● **MATERIAL FOR THE TASK**:
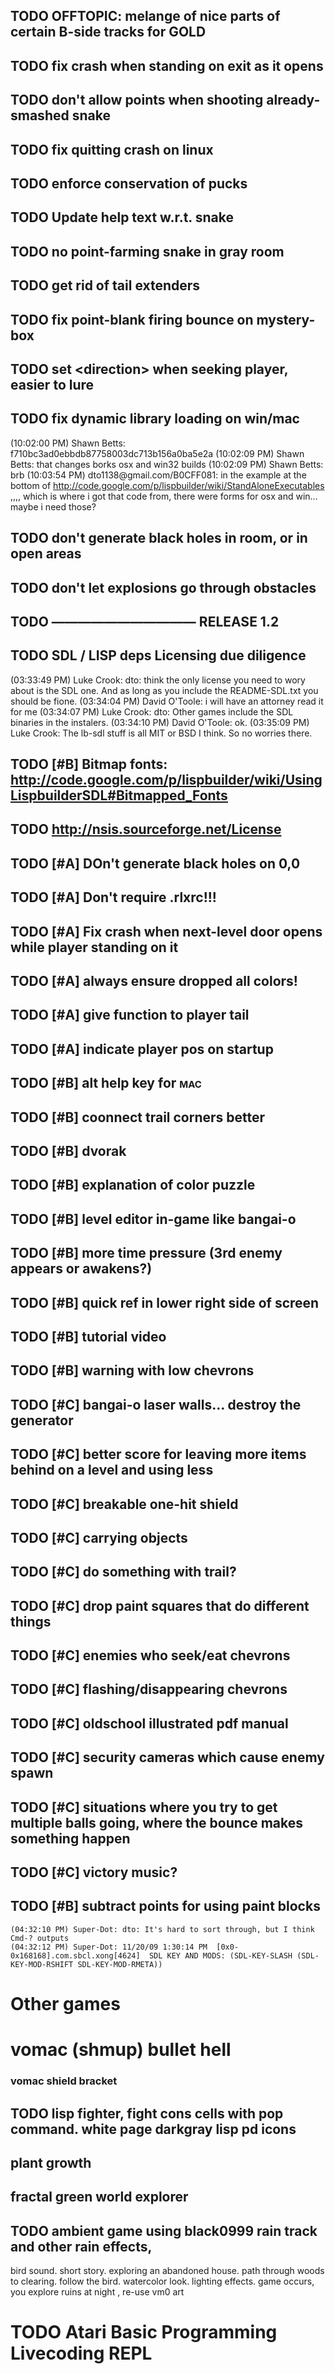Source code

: ** TODO OFFTOPIC: melange of nice parts of certain B-side tracks for GOLD
** TODO fix crash when standing on exit as it opens
** TODO don't allow points when shooting already-smashed snake

** TODO fix quitting crash on linux
** TODO enforce conservation of pucks
** TODO Update help text w.r.t. snake
** TODO no point-farming snake in gray room
** TODO get rid of tail extenders
** TODO fix point-blank firing bounce on mystery-box
** TODO set <direction> when seeking player, easier to lure
** TODO fix dynamic library loading on win/mac
(10:02:00 PM) Shawn Betts: f710bc3ad0ebbdb87758003dc713b156a0ba5e2a
(10:02:09 PM) Shawn Betts: that changes borks osx and win32 builds
(10:02:09 PM) Shawn Betts: brb (10:03:54 PM)
dto1138@gmail.com/B0CFF081: in the example at the bottom of
http://code.google.com/p/lispbuilder/wiki/StandAloneExecutables ,,,,
which is where i got that code from, there were forms for osx and
win... maybe i need those?

** TODO don't generate black holes in room, or in open areas
** TODO don't let explosions go through obstacles
** TODO --------------------------------- RELEASE 1.2 
** TODO SDL / LISP deps Licensing due diligence
(03:33:49 PM) Luke Crook: dto:  think the only license you need to wory about is the SDL one. And as long as you include the README-SDL.txt you should be fione.
(03:34:04 PM) David O'Toole: i will have an attorney read it for me
(03:34:07 PM) Luke Crook: dto: Other games include the SDL binaries in the instalers.
(03:34:10 PM) David O'Toole: ok.
(03:35:09 PM) Luke Crook: The lb-sdl stuff is all MIT or BSD I think. So no worries there.
** TODO [#B] Bitmap fonts: http://code.google.com/p/lispbuilder/wiki/UsingLispbuilderSDL#Bitmapped_Fonts
** TODO http://nsis.sourceforge.net/License
** TODO [#A] DOn't generate black holes on 0,0
** TODO [#A] Don't require .rlxrc!!!
** TODO [#A] Fix crash when next-level door opens while player standing on it
** TODO [#A] always ensure dropped all colors!
** TODO [#A] give function to player tail
** TODO [#A] indicate player pos on startup
** TODO [#B] alt help key for 				    :mac:
** TODO [#B] coonnect trail corners better
** TODO [#B] dvorak
** TODO [#B] explanation of color puzzle
** TODO [#B] level editor in-game like bangai-o
** TODO [#B] more time pressure (3rd enemy appears or awakens?)
** TODO [#B] quick ref in lower right side of screen
** TODO [#B] tutorial video
** TODO [#B] warning with low chevrons
** TODO [#C] bangai-o laser walls... destroy the generator
** TODO [#C] better score for leaving more items behind on a level and using less
** TODO [#C] breakable one-hit shield
** TODO [#C] carrying objects
** TODO [#C] do something with trail?
** TODO [#C] drop paint squares that do different things
** TODO [#C] enemies who seek/eat chevrons
** TODO [#C] flashing/disappearing chevrons
** TODO [#C] oldschool illustrated pdf manual
** TODO [#C] security cameras which cause enemy spawn
** TODO [#C] situations where you try to get multiple balls going, where the bounce makes something happen
** TODO [#C] victory music?
** TODO [#B] subtract points for using paint blocks
: (04:32:10 PM) Super-Dot: dto: It's hard to sort through, but I think Cmd-? outputs
: (04:32:12 PM) Super-Dot: 11/20/09 1:30:14 PM	[0x0-0x168168].com.sbcl.xong[4624]	SDL KEY AND MODS: (SDL-KEY-SLASH (SDL-KEY-MOD-RSHIFT SDL-KEY-MOD-RMETA))
* Other games
* vomac (shmup) bullet hell
*** vomac shield bracket 
** TODO lisp fighter, fight cons cells with pop command. white page darkgray lisp pd icons
** plant growth 
** fractal green world explorer
** TODO ambient game using black0999 rain track and other rain effects, 
bird sound. short story. exploring an abandoned house. path through
woods to clearing. follow the bird. watercolor look.
lighting effects. game occurs, you explore ruins at night , re-use vm0 art


* TODO Atari Basic Programming Livecoding REPL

● **WHAT IS NEEDED**:
Report the number of lines in the entries where the word "Luke" occurs, and add nothing else.

● **WRITTEN RESPONSE**:
3